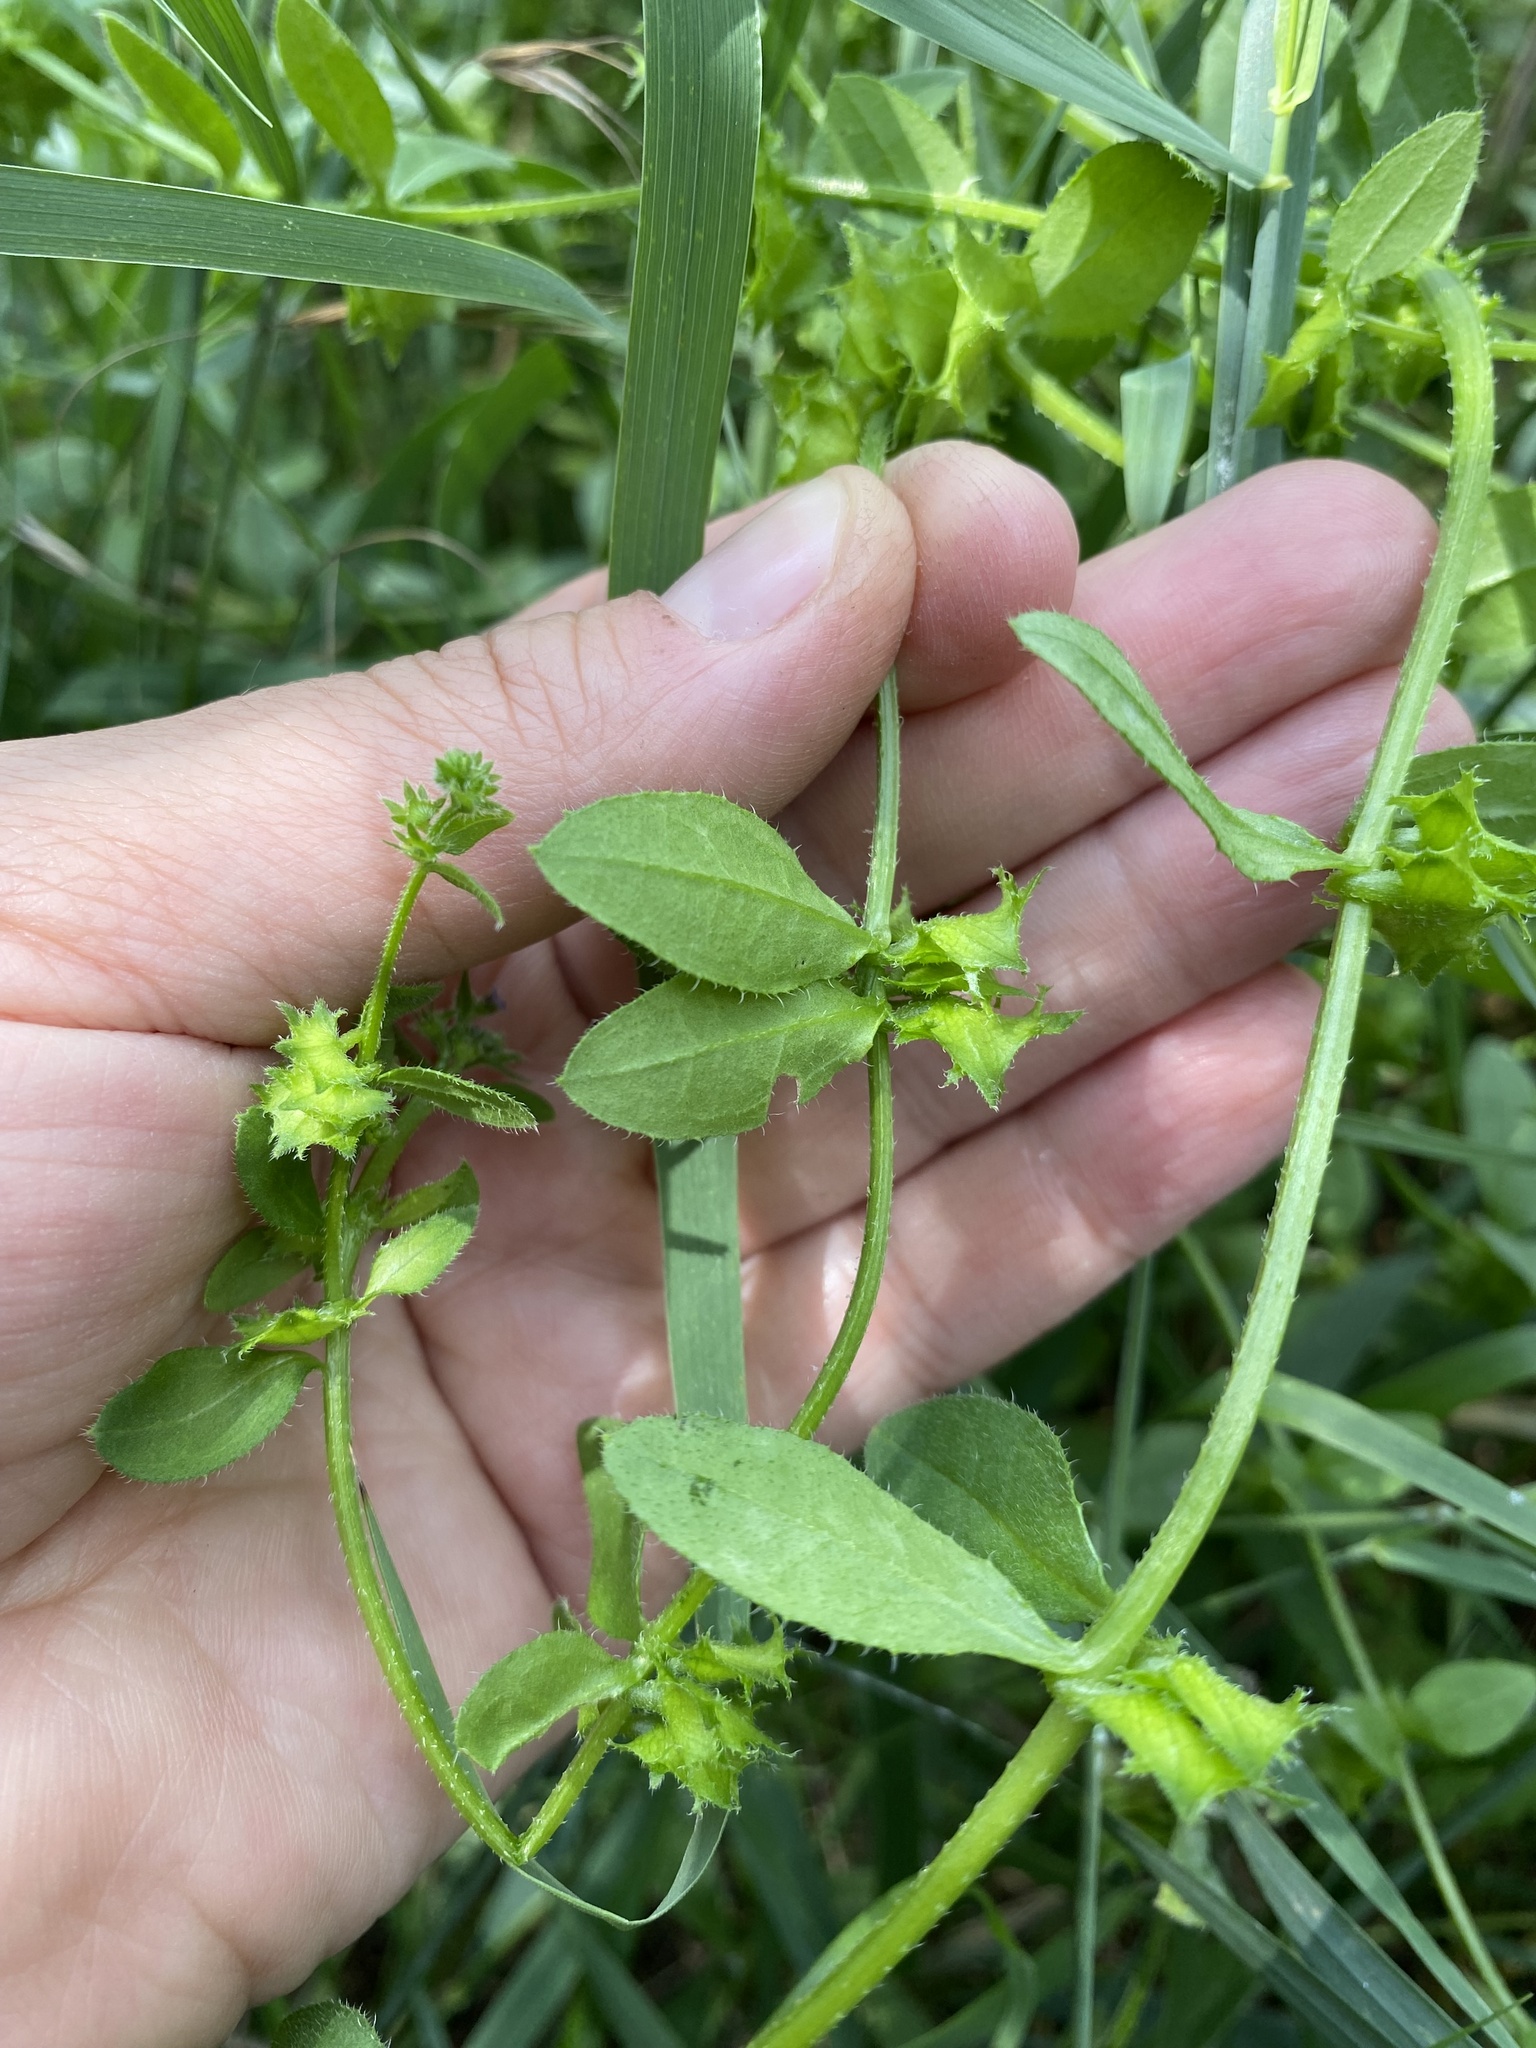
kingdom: Plantae
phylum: Tracheophyta
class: Magnoliopsida
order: Boraginales
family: Boraginaceae
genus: Asperugo
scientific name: Asperugo procumbens
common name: Madwort
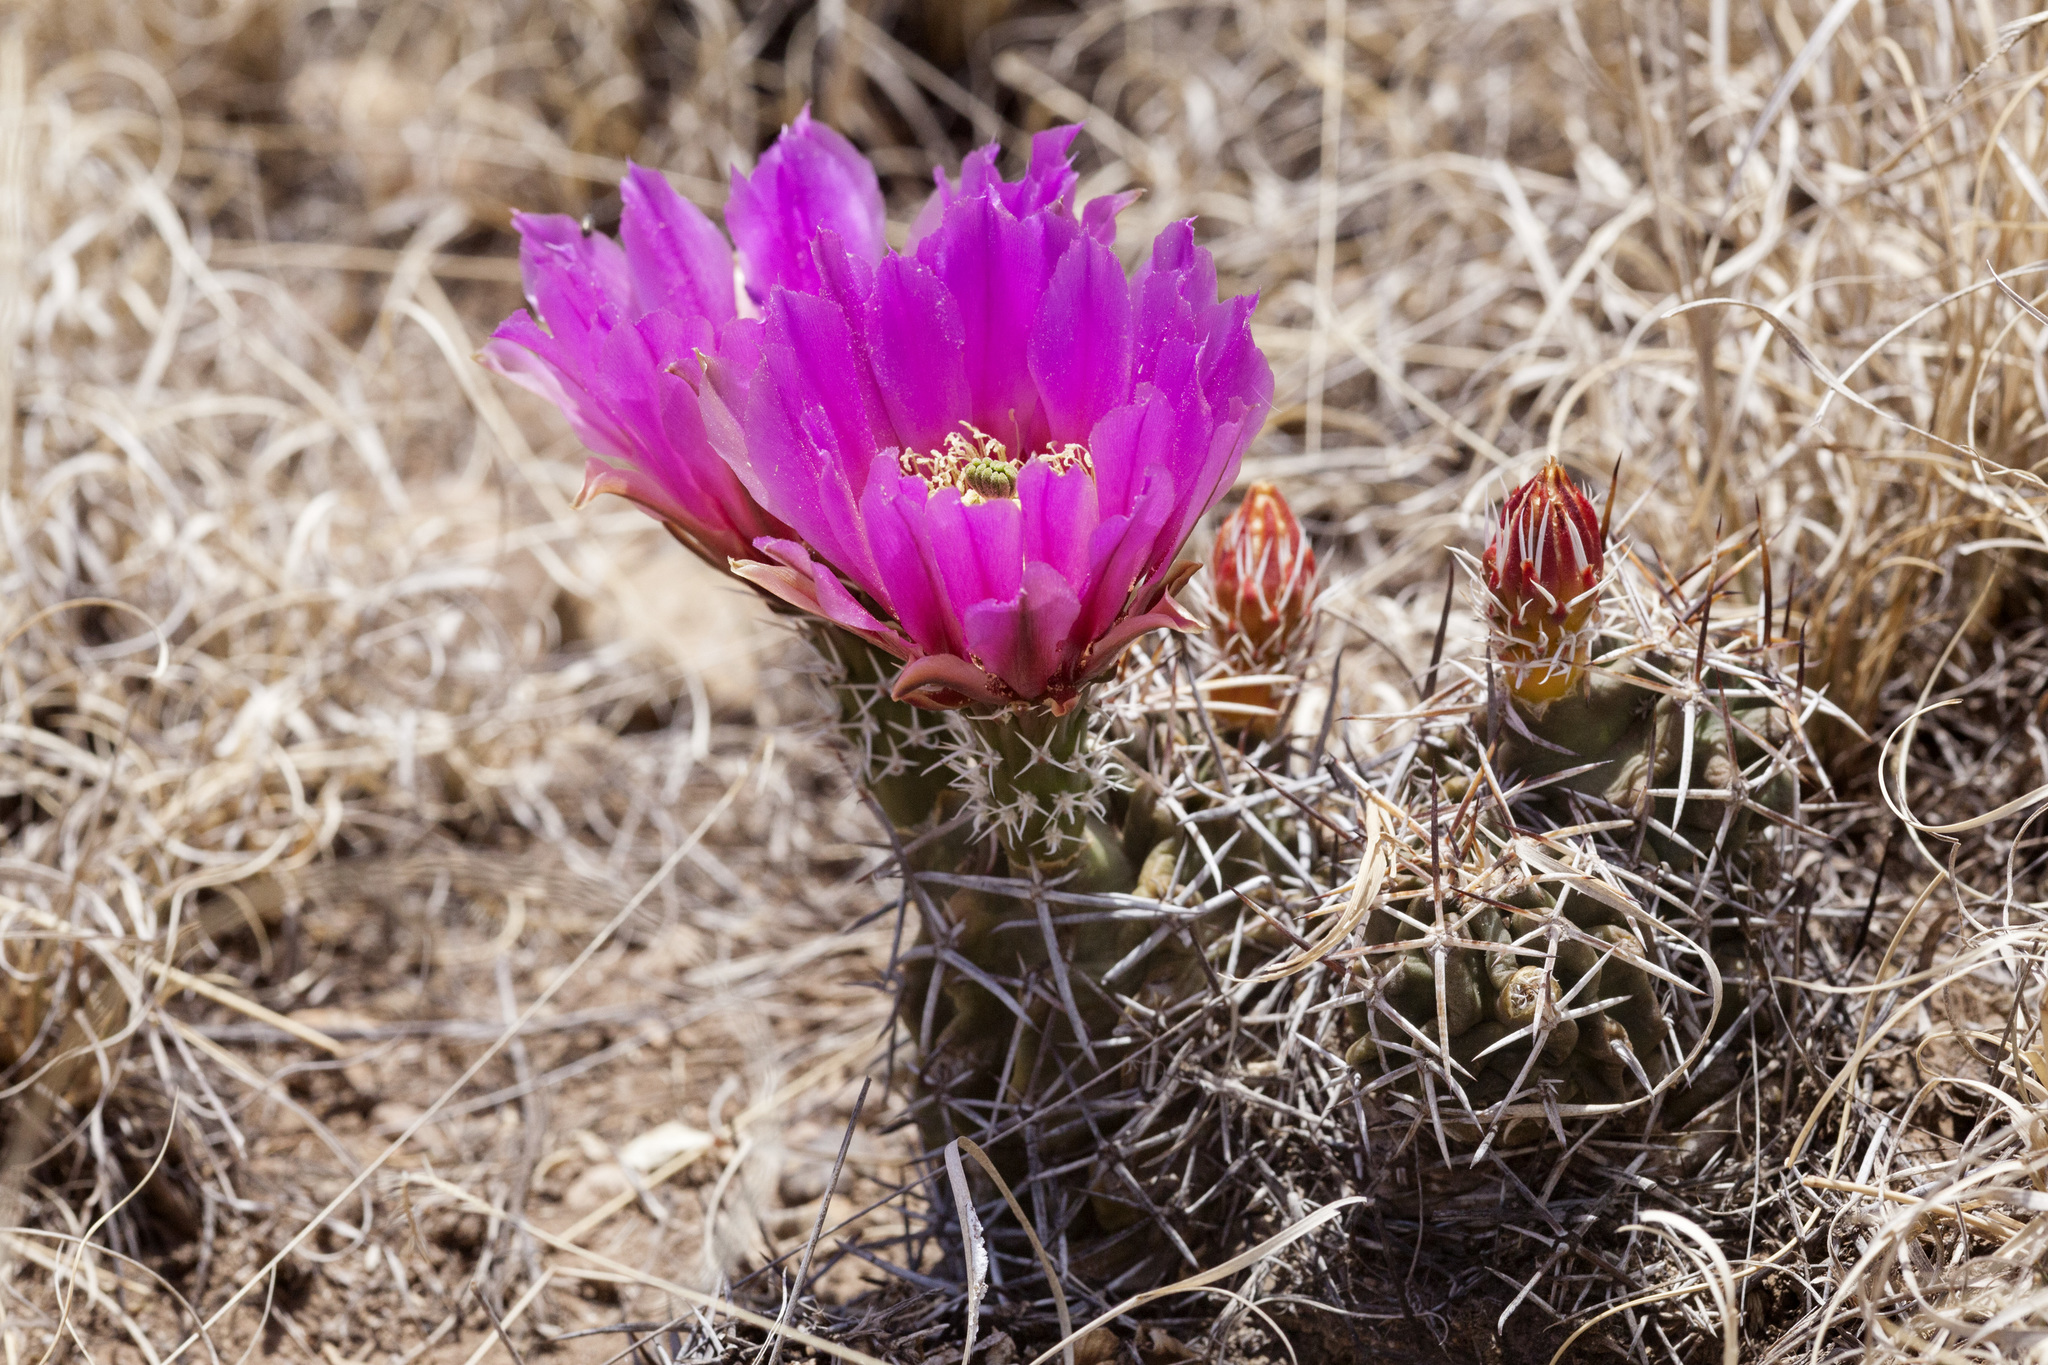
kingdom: Plantae
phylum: Tracheophyta
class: Magnoliopsida
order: Caryophyllales
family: Cactaceae
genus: Echinocereus
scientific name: Echinocereus fendleri
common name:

» SHORT EXERCISE
Write out the lines of all the entries above as a JSON list of strings, one string per line, with blank lines omitted. Leave out the pictures.

» EXERCISE ANSWER
[
  "kingdom: Plantae",
  "phylum: Tracheophyta",
  "class: Magnoliopsida",
  "order: Boraginales",
  "family: Boraginaceae",
  "genus: Asperugo",
  "scientific name: Asperugo procumbens",
  "common name: Madwort",
  "kingdom: Plantae",
  "phylum: Tracheophyta",
  "class: Magnoliopsida",
  "order: Caryophyllales",
  "family: Cactaceae",
  "genus: Echinocereus",
  "scientific name: Echinocereus fendleri",
  "common name:"
]